Task brief:
Pictures aside, please retype the whole listing word for word.

Records for this exercise:

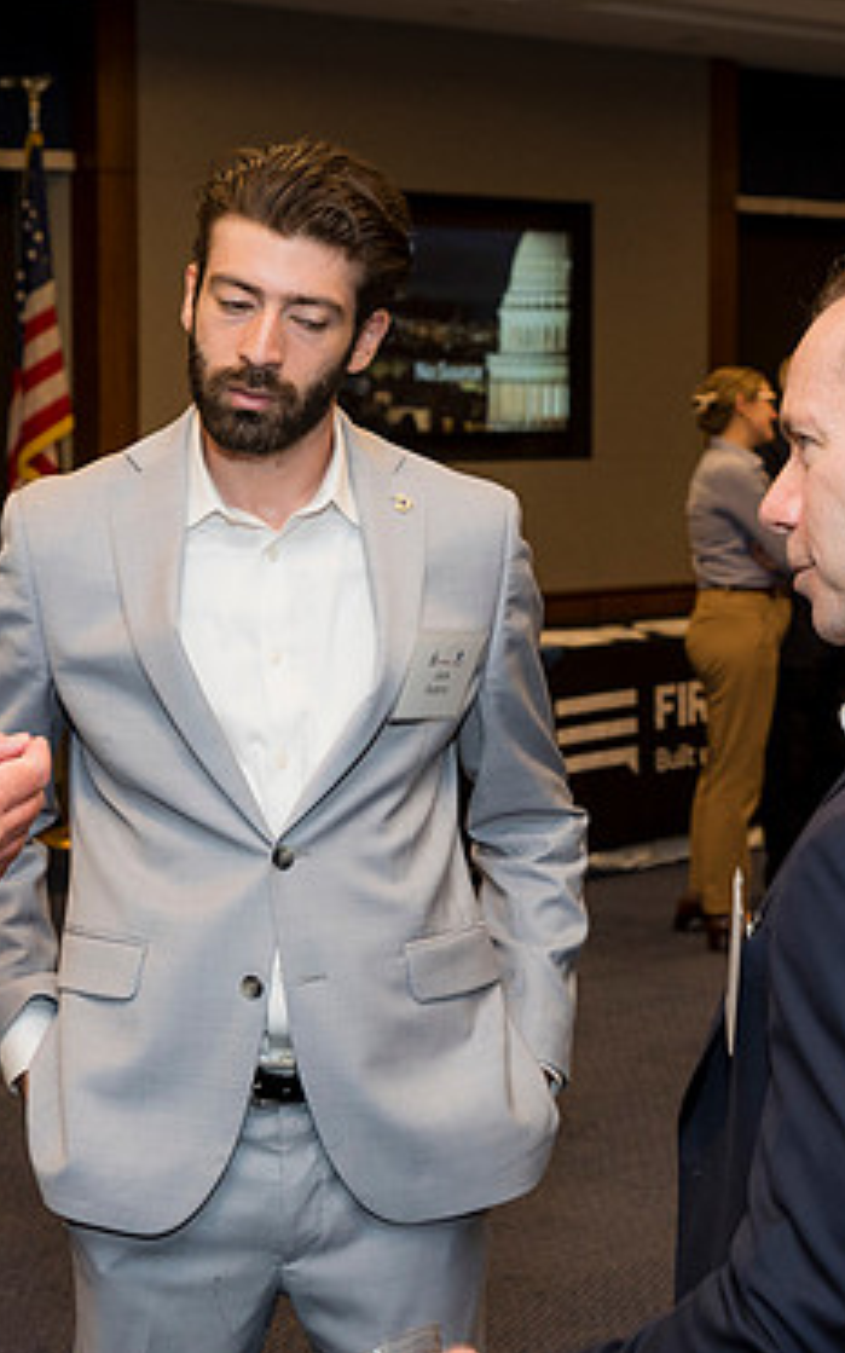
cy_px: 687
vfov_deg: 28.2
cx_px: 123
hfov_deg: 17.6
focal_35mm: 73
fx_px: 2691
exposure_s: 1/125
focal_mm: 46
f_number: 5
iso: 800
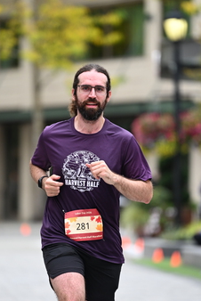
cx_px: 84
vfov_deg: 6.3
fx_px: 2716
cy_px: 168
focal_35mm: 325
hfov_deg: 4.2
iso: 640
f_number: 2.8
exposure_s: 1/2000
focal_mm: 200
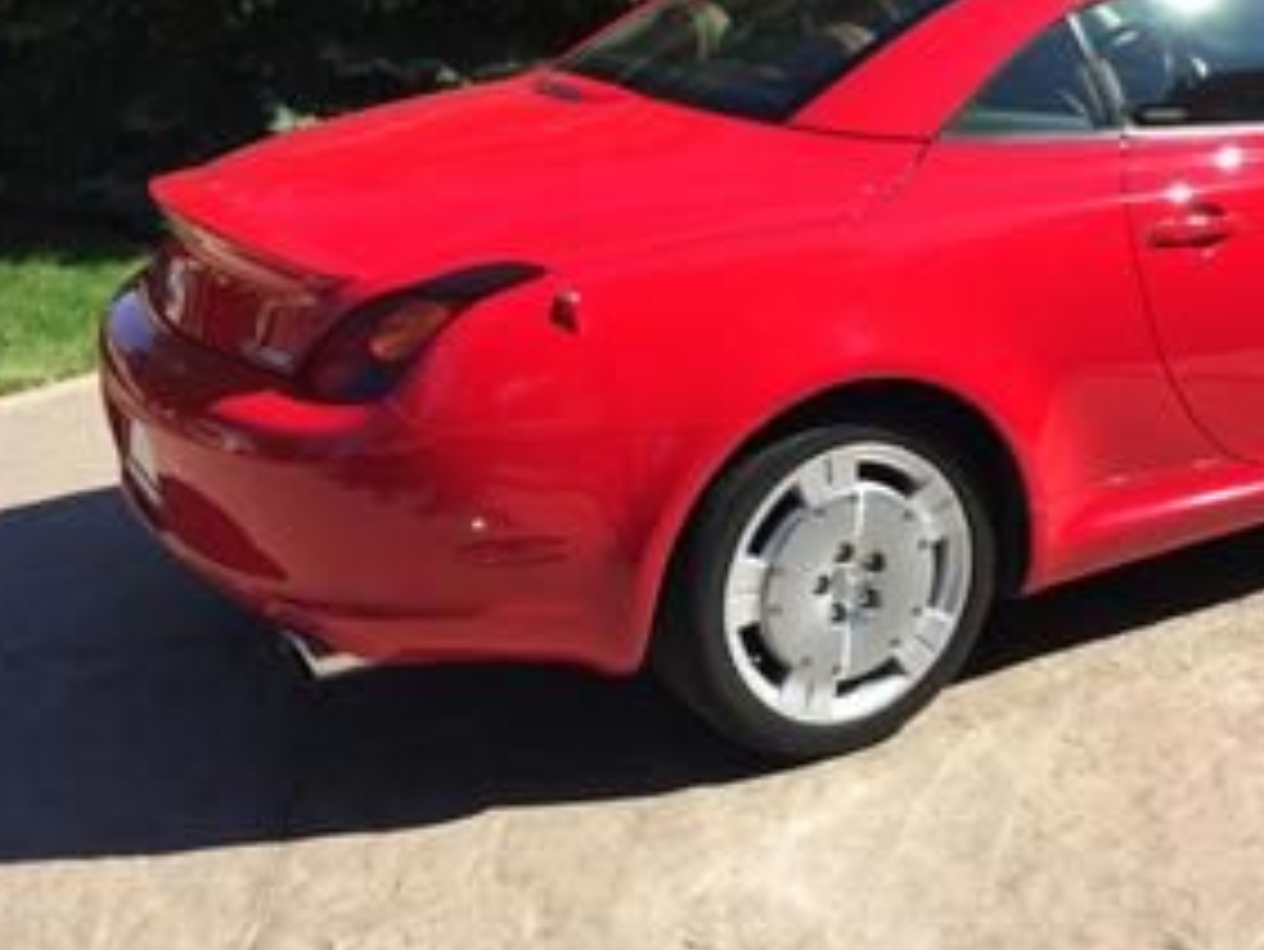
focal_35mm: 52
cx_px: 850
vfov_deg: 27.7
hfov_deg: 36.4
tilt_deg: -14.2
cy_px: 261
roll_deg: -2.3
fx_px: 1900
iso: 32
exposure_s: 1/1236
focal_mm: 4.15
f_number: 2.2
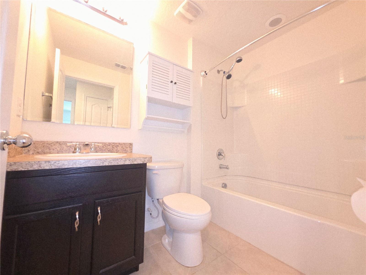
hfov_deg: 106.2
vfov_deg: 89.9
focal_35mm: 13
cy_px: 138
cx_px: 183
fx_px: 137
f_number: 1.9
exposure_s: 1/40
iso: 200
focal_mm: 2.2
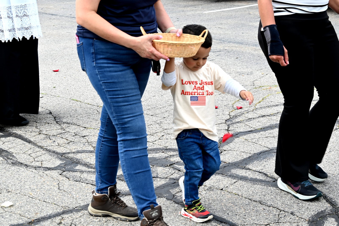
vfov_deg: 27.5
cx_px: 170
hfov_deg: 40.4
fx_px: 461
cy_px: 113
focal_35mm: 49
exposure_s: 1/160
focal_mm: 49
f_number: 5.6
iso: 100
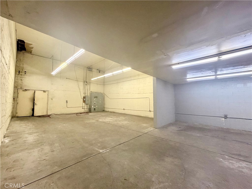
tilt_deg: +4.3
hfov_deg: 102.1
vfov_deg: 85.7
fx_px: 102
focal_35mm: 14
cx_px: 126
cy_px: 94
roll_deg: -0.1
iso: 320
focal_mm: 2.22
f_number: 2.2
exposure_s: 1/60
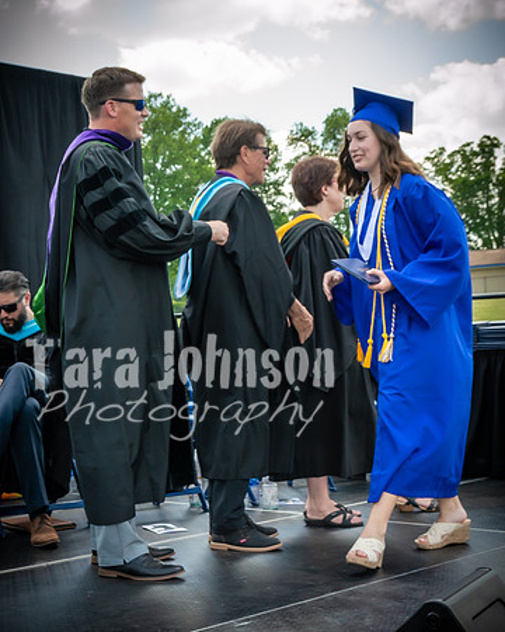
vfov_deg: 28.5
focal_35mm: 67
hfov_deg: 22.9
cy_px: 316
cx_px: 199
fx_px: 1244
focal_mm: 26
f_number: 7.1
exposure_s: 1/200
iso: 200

Response area:
cy_px: 687
vfov_deg: 28.2
cx_px: 123
hfov_deg: 17.6
focal_35mm: 73
fx_px: 2691
exposure_s: 1/125
focal_mm: 46
f_number: 5
iso: 800
cx_px: 84
vfov_deg: 6.3
fx_px: 2716
cy_px: 168
focal_35mm: 325
hfov_deg: 4.2
iso: 640
f_number: 2.8
exposure_s: 1/2000
focal_mm: 200
focal_35mm: 52
cx_px: 850
vfov_deg: 27.7
hfov_deg: 36.4
tilt_deg: -14.2
cy_px: 261
roll_deg: -2.3
fx_px: 1900
iso: 32
exposure_s: 1/1236
focal_mm: 4.15
f_number: 2.2
hfov_deg: 106.2
vfov_deg: 89.9
focal_35mm: 13
cy_px: 138
cx_px: 183
fx_px: 137
f_number: 1.9
exposure_s: 1/40
iso: 200
focal_mm: 2.2
vfov_deg: 27.5
cx_px: 170
hfov_deg: 40.4
fx_px: 461
cy_px: 113
focal_35mm: 49
exposure_s: 1/160
focal_mm: 49
f_number: 5.6
iso: 100
tilt_deg: +4.3
hfov_deg: 102.1
vfov_deg: 85.7
fx_px: 102
focal_35mm: 14
cx_px: 126
cy_px: 94
roll_deg: -0.1
iso: 320
focal_mm: 2.22
f_number: 2.2
exposure_s: 1/60
vfov_deg: 28.5
focal_35mm: 67
hfov_deg: 22.9
cy_px: 316
cx_px: 199
fx_px: 1244
focal_mm: 26
f_number: 7.1
exposure_s: 1/200
iso: 200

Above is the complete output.